[seqfan] Re: Remeven numbers
Kevin Ryde
user42_kevin at yahoo.com.au
Fri Jan 10 06:53:34 CET 2020
oeis at hasler.fr (M. F. Hasler) writes:
>
> oeis.org/A330981 and oeis.org/A330982.
A variant easier to consider could be
"alleven" = integers where remainders modulo 1 to 9 are all even,
and digit 0 not allowed
A state machine for that one is 79 states and its recurrence etc for how
many digit strings of length k has biggest term 32/567 * 9^k. But I
have yet to triple check that ...
Alleven is a subset of remeven. Extras in remeven are when fewer than
all digits 1 to 9 occur, so at most 8 different digits, so at most 9*8^k
extras, which is smaller than power 9^k, so should have same limit
32/567 * 9^k remeven digit strings of length k.

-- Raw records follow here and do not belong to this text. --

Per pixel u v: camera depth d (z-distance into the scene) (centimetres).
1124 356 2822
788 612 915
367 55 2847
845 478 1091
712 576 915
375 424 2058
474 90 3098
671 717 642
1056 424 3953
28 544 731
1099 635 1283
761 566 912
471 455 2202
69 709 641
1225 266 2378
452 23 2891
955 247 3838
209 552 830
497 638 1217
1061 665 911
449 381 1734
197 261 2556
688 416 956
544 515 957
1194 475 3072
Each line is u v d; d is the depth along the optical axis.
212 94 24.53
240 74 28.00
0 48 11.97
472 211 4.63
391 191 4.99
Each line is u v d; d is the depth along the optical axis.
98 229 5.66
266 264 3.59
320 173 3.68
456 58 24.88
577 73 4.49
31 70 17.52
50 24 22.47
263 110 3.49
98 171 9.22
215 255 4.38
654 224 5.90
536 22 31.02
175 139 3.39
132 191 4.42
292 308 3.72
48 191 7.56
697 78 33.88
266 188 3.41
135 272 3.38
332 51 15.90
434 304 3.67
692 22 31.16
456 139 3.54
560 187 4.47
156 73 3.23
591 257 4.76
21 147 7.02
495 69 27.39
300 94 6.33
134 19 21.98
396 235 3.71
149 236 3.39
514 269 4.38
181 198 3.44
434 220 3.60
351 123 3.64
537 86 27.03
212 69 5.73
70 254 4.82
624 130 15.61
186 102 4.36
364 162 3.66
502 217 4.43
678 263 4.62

For how many <= any integer n, I tried counting alleven where the start
state is something different. This is some initial digit string
followed by k more digits. Looks like limits 32/567 * 9^k no matter
what initial digits. I think I'm persuaded this ought to mean
num remeven <= n
lim --------------------------------- = 32/567
n->inf num integers without 0 digit <= n
(A052382, A324161)
Trying that ratio on some actual counts, alleven approaches 32/567 quite
quickly, but remeven is disconcertingly slow. Perhaps that's to be
expected if you're waiting for a term in 9^k to squash terms in 8^k.
Can this be had an easier way? The absence of digit 0 seems to upset
simple ways to think about remainders. Oh, and I don't like my name
"alleven" so something better :).
In general, is there a name for a regular language where the number of
strings with a particular prefix has the same limit as number of all
strings? I think I mean for any given fixed string "prefix"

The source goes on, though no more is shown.